Fangfalls are clustered heavily in two spots of note: in a cleared area at the base of the Bone Dance known as "the Throat" (an obvious assembly area for groups of intruders to gather and plan an assault on the hill) and around a false altar (crude stone table) where the Malarites often leave the bodies of intruders they've slain - to lure would-be rescuers or avengers to their dooms.

The Rauthtor

The Bone Dance is the central worshiping-place of the tribe of the People of the Black Blood that inhabits the southernmost Border Forest (other Malarites dwell in its northernmost two-thirds). This tribe of Malar worshipers calls itself the Rauthtor, and it consists of folk who live wild in the forest itself, foresters, and subsistence farmers from the Tesh valley.

The name of the tribe comes from a long-dead brute of a man named Rauthtor, a crazed farmer who lost his family to raiding orcs. Rauthtor, gifted with unusual strength, did not rest until he'd hunted down all of those orcs and personally slain them. He lived the life of a prowling hunter in the Border Forest thereafter, seldom emerging save to sell owlbear pelts when he needed new supplies and blades.

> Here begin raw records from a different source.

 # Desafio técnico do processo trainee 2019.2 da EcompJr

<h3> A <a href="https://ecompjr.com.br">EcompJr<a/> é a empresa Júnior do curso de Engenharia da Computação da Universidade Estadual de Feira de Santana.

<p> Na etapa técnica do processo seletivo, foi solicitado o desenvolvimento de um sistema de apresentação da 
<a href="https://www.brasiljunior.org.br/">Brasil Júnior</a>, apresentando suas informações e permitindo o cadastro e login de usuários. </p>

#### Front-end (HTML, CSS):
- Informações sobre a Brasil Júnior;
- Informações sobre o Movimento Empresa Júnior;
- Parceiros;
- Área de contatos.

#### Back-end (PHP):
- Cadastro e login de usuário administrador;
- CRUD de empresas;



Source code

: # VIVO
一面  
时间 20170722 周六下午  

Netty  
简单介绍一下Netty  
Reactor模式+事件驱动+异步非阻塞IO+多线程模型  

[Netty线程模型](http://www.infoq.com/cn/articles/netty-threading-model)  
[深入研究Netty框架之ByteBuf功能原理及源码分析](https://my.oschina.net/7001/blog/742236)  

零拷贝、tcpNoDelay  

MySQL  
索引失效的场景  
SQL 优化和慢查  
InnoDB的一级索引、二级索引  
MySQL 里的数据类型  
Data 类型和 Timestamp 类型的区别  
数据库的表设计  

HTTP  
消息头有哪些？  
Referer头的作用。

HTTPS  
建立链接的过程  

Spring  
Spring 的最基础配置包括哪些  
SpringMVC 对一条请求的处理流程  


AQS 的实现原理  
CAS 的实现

Rauthtor hunted monsters, game for food, and those who crossed him with the same cunning and fearlessness, and although he probably never venerated Malar, he inspired some Malar worshipers who fled Zhentil Keep when Manshoon came to power and that city fell ever more firmly into the grip of Bane.

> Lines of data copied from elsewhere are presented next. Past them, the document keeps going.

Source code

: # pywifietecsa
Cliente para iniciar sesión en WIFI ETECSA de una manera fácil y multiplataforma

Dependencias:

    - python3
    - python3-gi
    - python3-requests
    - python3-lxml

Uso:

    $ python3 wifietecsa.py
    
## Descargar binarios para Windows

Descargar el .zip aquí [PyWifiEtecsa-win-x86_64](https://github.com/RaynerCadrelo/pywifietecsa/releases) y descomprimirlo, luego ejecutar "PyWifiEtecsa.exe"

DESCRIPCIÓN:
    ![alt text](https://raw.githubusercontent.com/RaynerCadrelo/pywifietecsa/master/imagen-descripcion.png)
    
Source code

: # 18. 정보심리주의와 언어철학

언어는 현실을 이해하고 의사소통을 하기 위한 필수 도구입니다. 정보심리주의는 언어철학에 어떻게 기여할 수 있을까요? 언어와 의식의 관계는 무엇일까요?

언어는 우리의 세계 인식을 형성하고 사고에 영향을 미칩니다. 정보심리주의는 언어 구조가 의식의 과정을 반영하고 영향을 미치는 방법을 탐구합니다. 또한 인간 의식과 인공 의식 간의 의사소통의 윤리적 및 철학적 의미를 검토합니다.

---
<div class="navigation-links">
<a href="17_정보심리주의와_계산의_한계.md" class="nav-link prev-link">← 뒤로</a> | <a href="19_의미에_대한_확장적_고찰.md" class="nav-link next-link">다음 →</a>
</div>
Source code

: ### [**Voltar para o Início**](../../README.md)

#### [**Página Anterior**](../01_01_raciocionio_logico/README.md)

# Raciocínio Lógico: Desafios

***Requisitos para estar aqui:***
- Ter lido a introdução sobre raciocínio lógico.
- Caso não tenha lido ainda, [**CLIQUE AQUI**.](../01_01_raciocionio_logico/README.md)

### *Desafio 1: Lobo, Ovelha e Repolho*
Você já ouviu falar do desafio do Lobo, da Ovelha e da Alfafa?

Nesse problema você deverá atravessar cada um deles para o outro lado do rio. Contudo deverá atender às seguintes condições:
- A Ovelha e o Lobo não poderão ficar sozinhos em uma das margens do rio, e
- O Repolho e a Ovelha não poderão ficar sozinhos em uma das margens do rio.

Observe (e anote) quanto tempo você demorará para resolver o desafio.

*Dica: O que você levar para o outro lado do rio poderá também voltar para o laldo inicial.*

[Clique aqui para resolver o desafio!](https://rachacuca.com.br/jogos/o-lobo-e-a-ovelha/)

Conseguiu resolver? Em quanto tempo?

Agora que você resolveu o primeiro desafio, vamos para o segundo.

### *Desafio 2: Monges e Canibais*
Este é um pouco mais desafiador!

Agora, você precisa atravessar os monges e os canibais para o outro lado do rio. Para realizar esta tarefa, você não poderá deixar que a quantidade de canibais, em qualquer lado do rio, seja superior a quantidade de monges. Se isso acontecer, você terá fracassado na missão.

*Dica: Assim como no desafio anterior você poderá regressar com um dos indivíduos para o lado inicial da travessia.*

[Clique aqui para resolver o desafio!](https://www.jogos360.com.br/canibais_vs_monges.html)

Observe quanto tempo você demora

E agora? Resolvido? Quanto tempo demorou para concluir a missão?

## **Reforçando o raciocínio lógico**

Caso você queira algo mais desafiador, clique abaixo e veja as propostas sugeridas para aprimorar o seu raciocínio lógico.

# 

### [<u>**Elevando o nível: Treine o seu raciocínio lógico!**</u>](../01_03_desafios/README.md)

They founded a tribe of the People of the Black Blood in the Tesh valley, retreating north into the Border Forest in response to hostile treatment from Teshen farmers. The band stayed in the trees to avoid foraging bands of orc mercenaries employed by the Zhents.

Members of the Rauthtor make several beast-masks for themselves. They typically conceal these masks in coffers or old helms lightly buried or perched inside hollow trees well away from their dwellings to avoid discovery. These are typically shaped with some skill (senior members of the tribe aid the stumble-thumbed) and always have fur, ears, fangs, and the like attached, so wearers look like they have the heads of wolves, bears, or other forest beasts grafted onto their own.

Such masks must be worn for rituals, when hunting or fighting for the tribe, and during sentinel duty. Duties of the Rauthtor include participation in rituals (including the usual High Hunts celebrated by all Malar cultists), defending the Bone Dance against intrusion (both by active fighting and keeping watch over the Bone Dance as sentinels, a duty typically performed when lying concealed on high tree branches), maintaining its fangfalls and trails, and capturing snakes for use in the pit traps.

The bones kept beneath the altar are holy regalia, to be dipped in the blood of sacrifices and brandished during prayer-dances around the altar such as the Blood Chant.

Elminster's Notes:

Every tribe of the People has its own rites. But non-believers need only remember two things: hunts and sacrifices. Malarites like to spill blood in the name of Malar, both on altars and in the chase, and blood-lust is their preferred state Some might approach prey stealthily and with cunning, but the chase is what fires their blood, and most will wound to spill blood as they pursue, trying not to fell a fleeing creature before they must.